Cryostasis is designed for the gameplay to last much longer than the eight hours that will be taken to finish the game in a traditional sense. It's a lot like how good horror (note how I said good horror) will leave the player with a sense of dread walking up to his bedroom in the pitch black staircase after getting a midnight snack and possibly a pickaxe for safe measure. Cryostasis' goal is to make the player think about everything. The story is not just told through its human characters. It is told through its personified characters as well. No other game had me thinking about what a color scheme represented, what the fable of a man and his leading of the exiled population of a primitive village represented, what the heat and the cold represented. Some give me such a feeling slightly, such as Penumbra or Silent Hill 2, but nothing has gone as far as this.

This is not only a step forward in storytelling, it is also executed very well. However, I feel obliged to say that a large portion of humanity is pretty stupid. I'm not saying anyone who does not favor the game is pretty stupid. I'm not even saying that anyone who overlooks the gameplay of the mystery is stupid. I'm saying that people who oppose such a thing are stupid. They are the sort of people who can go back to yelling that they commenced in sexual intercourse with whomever's mother in retaliation to being teabagged. Maybe even by me.

If I may take a few minutes to get my slobber off of how this game plays, I would also like to comment on the esthetics of it as well. Let's start off with the graphics, shall we. Well, they are nearly perfect, what with everything being very shiny. The environments, despite being very samey throughout, have a large amount of depth thanks to the fancy technology, which means that seeing water streaming down the walls of a recently lit room never gets old. I also need to incredibly commend the developers for making me feel like a human without being nauseated by weird screen movements. The feel of simply standing around after having saved someone's life is fantastic, as my player character Alexander Nesterov pants like a dog. Animations and physics all around are very nice.

However, the game's technology is very powerful and plenty of people, and I mean plenty of people have complained about it running very slowly, or it not being to run at all on even Herculean computers.

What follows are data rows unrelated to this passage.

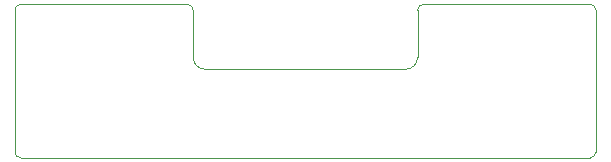
<source format=gbr>
%TF.GenerationSoftware,KiCad,Pcbnew,(5.1.10-1-10_14)*%
%TF.CreationDate,2021-11-16T21:19:30+13:00*%
%TF.ProjectId,BMSladder,424d536c-6164-4646-9572-2e6b69636164,rev?*%
%TF.SameCoordinates,Original*%
%TF.FileFunction,Profile,NP*%
%FSLAX46Y46*%
G04 Gerber Fmt 4.6, Leading zero omitted, Abs format (unit mm)*
G04 Created by KiCad (PCBNEW (5.1.10-1-10_14)) date 2021-11-16 21:19:30*
%MOMM*%
%LPD*%
G01*
G04 APERTURE LIST*
%TA.AperFunction,Profile*%
%ADD10C,0.050000*%
%TD*%
G04 APERTURE END LIST*
D10*
X19900000Y-20000000D02*
G75*
G02*
X20400000Y-19500000I500000J0D01*
G01*
X20400000Y-32500000D02*
G75*
G02*
X19900000Y-32000000I0J500000D01*
G01*
X69100000Y-32000000D02*
G75*
G02*
X68600000Y-32500000I-500000J0D01*
G01*
X68600000Y-19500000D02*
G75*
G02*
X69100000Y-20000000I0J-500000D01*
G01*
X54000000Y-20000000D02*
G75*
G02*
X54500000Y-19500000I500000J0D01*
G01*
X34500000Y-19500000D02*
G75*
G02*
X35000000Y-20000000I0J-500000D01*
G01*
X54000000Y-24000000D02*
G75*
G02*
X53000000Y-25000000I-1000000J0D01*
G01*
X36000000Y-25000000D02*
G75*
G02*
X35000000Y-24000000I0J1000000D01*
G01*
X54000000Y-20000000D02*
X54000000Y-24000000D01*
X53000000Y-25000000D02*
X36000000Y-25000000D01*
X35000000Y-24000000D02*
X35000000Y-20000000D01*
X68600000Y-19500000D02*
X54500000Y-19500000D01*
X34500000Y-19500000D02*
X20400000Y-19500000D01*
X69100000Y-32000000D02*
X69100000Y-20000000D01*
X20400000Y-32500000D02*
X68600000Y-32500000D01*
X19900000Y-20000000D02*
X19900000Y-32000000D01*
M02*

</source>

I suggest that you check across the Internet about how well it runs on hardware similar to yours and make sure you have the patch if you buy the game.

There is no musical score to the game other than a main menu theme and odd synth mixed with odd percussion, but there might as well be. The sound technology in Cryostasis is quite fantastic in nearly every way. Not only does nearly every asset of the game sound pretty great by itself, but the echoes of a Soviet wartime rifle down a long ventilation shaft has never sounded this real apart from actual real life. The high volume of every single noise going on adds to tension where there would otherwise be little in some little horror tricks the game plays on you.

As it stands, it is my opinion that Cryostasis is the best video game I've ever played because of the leap forward in trying to morph major elements of video games together. I'm not against video games that have great stories and still go by traditional ways of telling them, such as Metro 2033 or Penumbra, and Action Forms' formula will definitely not work for many games based on story at all, but it works in Cryostasis, and it is truly intelligent. This is entirely the antithesis of a pretty closed-minded old woman's conclusion that all video games have something to do with the downfall of society. This is the kind of thing, that if it happened in someone's dream, it would leave Sigmund Freud studying it for months to try to uncover what all was happening. It is revolutionary.

3 comments:

  1. It IS a very cleverly told story, and massively underrated. Makes me want to pick it up again and see waht lessons can be dragged out of it.